À qui appartient la maison ?
Lorsqu’on s’engage dans un projet aussi important que l’achat d’une propriété à deux, plusieurs questions se posent, notamment celle de la répartition de la propriété en cas de séparation ou de vente. Chaque situation est unique et nécessite une attention particulière. Seuls des professionnels comme les notaires ou les avocats peuvent fournir des réponses précises en fonction de votre situation. En tant que courtier immobilier, je m'assure que vous soyez bien entouré et orienté vers les bons experts pour sécuriser vos intérêts.
Un projet, deux réalités
Prenons l’exemple d’un couple qui, après plusieurs années de vie commune, décide d’acheter une maison. Imaginez que l’un des partenaires n’a pas contribué financièrement à l’achat. Après 10 ans passés dans cette maison, la question qui surgit est : à qui appartient-elle vraiment et comment les parts seraient-elles divisées ?
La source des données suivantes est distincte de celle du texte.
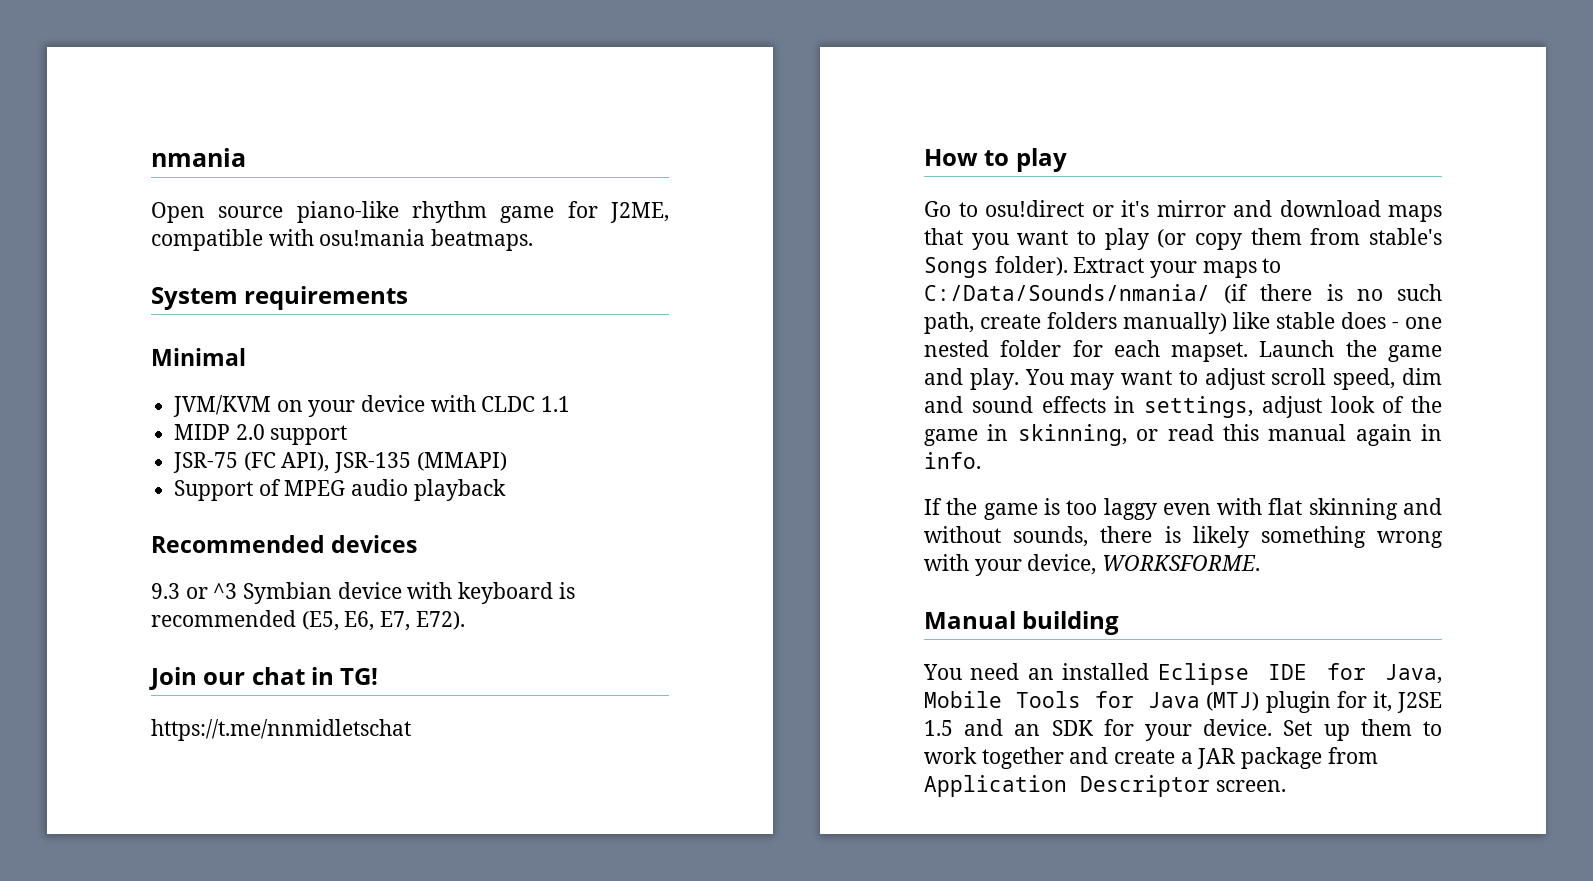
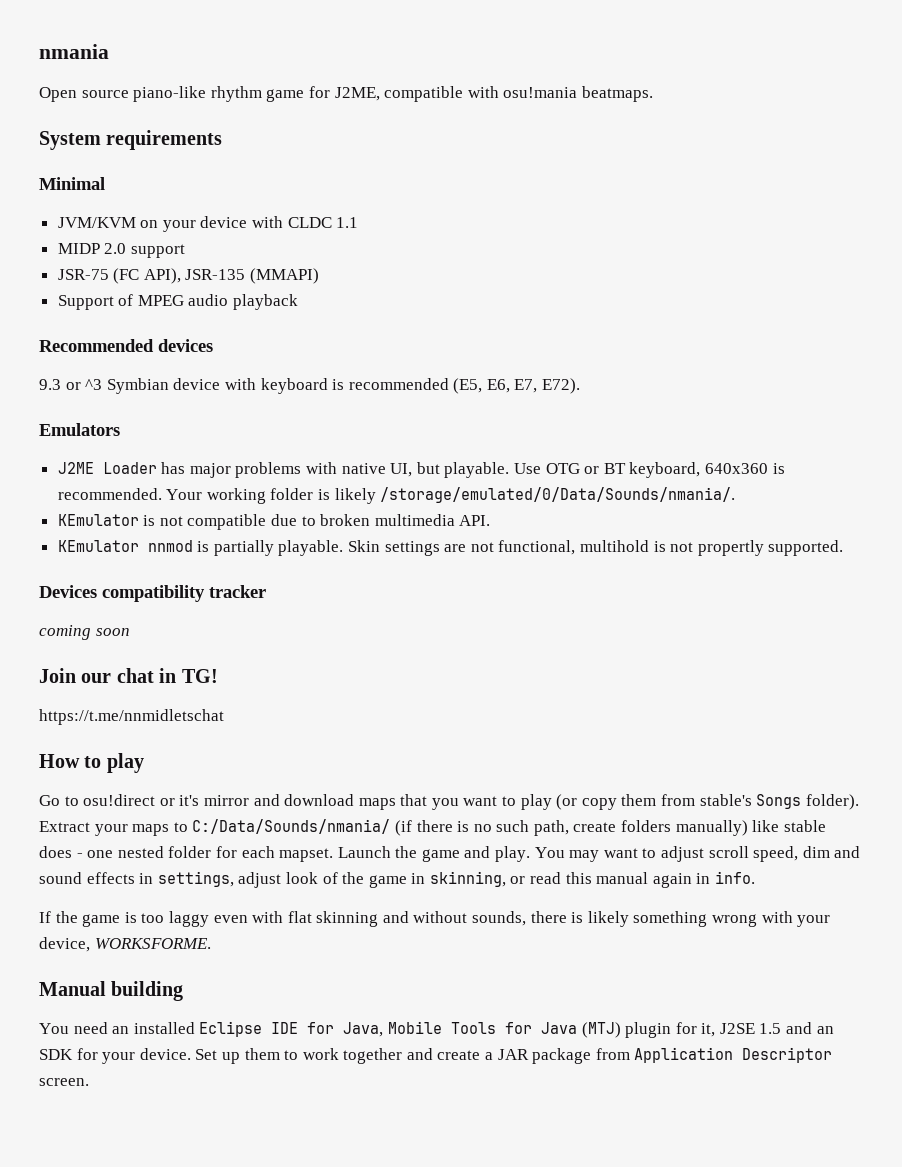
(465, 620) none -> [39,423,120,436] [57,462,785,478] [57,487,736,504] [57,514,491,530] [57,540,844,556] [39,585,266,602] [39,625,130,640] // Emulators // J2ME Loader has major problems with native UI, but playable. Use OTG or BT keyboard, 640x360 is recommended. Your working folder is likely /storage/emulated/0/Data/Sounds/nmania/. // KEmulator is not compatible due to broken multimedia API. // KEmulator nnmod is partially playable. Skin settings are not functional, multihold is not propertly supported. // Devices compatibility tracker // coming soon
Le poids des détails lors de l’achat
Dans ce type de scénario, plusieurs éléments entrent en jeu, comme les ententes prises au moment de l’achat. Si la propriété a été acquise en indivision, chaque conjoint détient une part, même si l’un n’a pas participé financièrement. En général, sans convention préalable, la répartition se fait à parts égales, soit 50-50.
Mais, si la maison a été achetée au nom d’un seul conjoint, il en est le propriétaire légal, même après des années de vie commune. Sans accord écrit spécifique, l’autre conjoint pourrait ne pas avoir de droits sur cette propriété.
Contributions financières et non financières
Les contributions au quotidien, qu’elles soient financières ou sous forme d’améliorations ou d’entretien, peuvent aussi peser dans la balance. Ces efforts, sans être gravés dans un contrat, ne garantissent toutefois pas de droits de propriété. D’où l’importance d’avoir des ententes claires dès le départ.
Les conventions qui protègent
Il existe des moyens de se protéger. Un contrat de mariage ou de cohabitation peut prévoir à qui reviendra la maison en cas de séparation. Ces documents permettent aussi de préciser les contributions de chacun, évitant ainsi les malentendus ou litiges futurs.
Même avec un contrat de mariage, il est possible d’indiquer la répartition des mises de fonds dans l’acte d’achat. En cas de vente, cela facilite la distribution des gains, en fonction des contributions de chacun.
Le régime de séparation de biens
Pour les couples mariés, le régime par défaut au Québec est la société d’acquêts, où certains biens sont partagés en cas de divorce. Mais il est possible d’opter pour un régime de séparation de biens. Dans ce cas, chacun conserve ses biens acquis avant et pendant le mariage. Cela nécessite un contrat de mariage signé devant notaire.
Ce régime est souvent choisi par des couples désirant une gestion séparée de leur patrimoine, ou lorsque l’un des conjoints possède des actifs importants avant le mariage. Il permet d’éviter des conflits futurs, à condition que tout soit bien encadré par un professionnel.
Et pour les conjoints de fait ?
Pour les conjoints de fait, la loi québécoise ne prévoit pas de partage automatique des biens. Chaque conjoint conserve ses biens respectifs, à moins d’avoir convenu d’une entente écrite précisant d’autres modalités. C’est une réalité à prendre en compte, surtout que 40 % des couples québécois vivent en union de fait.
Un choix réfléchi, un projet serein
Avant de s’engager dans un achat immobilier, il est essentiel d’envisager toutes les éventualités. La question de la propriété est centrale et mérite réflexion. Que ce soit par l’indivision, un contrat de mariage ou une entente de cohabitation, il est possible de protéger les droits de chacun. Il ne faut pas hésiter à consulter un notaire ou un avocat pour s’assurer que tout est bien en place.
Conclusion
En fin de compte, la question de la propriété dans un couple est complexe et nécessite une analyse détaillée. Chaque situation est différente et mérite une attention particulière. Comme courtier immobilier, je travaille étroitement avec des professionnels tels que notaires et avocats pour vous offrir un accompagnement sur mesure. Mon objectif : vous assurer une tranquillité d’esprit, du début à la fin de votre projet.